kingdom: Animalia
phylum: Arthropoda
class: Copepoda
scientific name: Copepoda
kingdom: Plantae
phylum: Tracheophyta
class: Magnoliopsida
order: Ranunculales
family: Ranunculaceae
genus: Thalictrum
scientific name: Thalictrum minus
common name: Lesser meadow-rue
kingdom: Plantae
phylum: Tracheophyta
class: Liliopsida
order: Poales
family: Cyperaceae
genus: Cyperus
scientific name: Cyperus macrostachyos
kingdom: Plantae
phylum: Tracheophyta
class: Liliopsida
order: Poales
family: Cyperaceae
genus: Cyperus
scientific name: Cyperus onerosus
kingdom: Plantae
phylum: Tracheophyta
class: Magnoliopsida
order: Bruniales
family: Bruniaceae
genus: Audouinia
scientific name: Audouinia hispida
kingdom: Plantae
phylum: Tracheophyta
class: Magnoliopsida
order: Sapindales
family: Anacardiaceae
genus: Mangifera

> _Set problem_
Repeat every line of the entries above word for word.

> _Result for this task_
kingdom: Animalia
phylum: Arthropoda
class: Copepoda
scientific name: Copepoda
kingdom: Plantae
phylum: Tracheophyta
class: Magnoliopsida
order: Ranunculales
family: Ranunculaceae
genus: Thalictrum
scientific name: Thalictrum minus
common name: Lesser meadow-rue
kingdom: Plantae
phylum: Tracheophyta
class: Liliopsida
order: Poales
family: Cyperaceae
genus: Cyperus
scientific name: Cyperus macrostachyos
kingdom: Plantae
phylum: Tracheophyta
class: Liliopsida
order: Poales
family: Cyperaceae
genus: Cyperus
scientific name: Cyperus onerosus
kingdom: Plantae
phylum: Tracheophyta
class: Magnoliopsida
order: Bruniales
family: Bruniaceae
genus: Audouinia
scientific name: Audouinia hispida
kingdom: Plantae
phylum: Tracheophyta
class: Magnoliopsida
order: Sapindales
family: Anacardiaceae
genus: Mangifera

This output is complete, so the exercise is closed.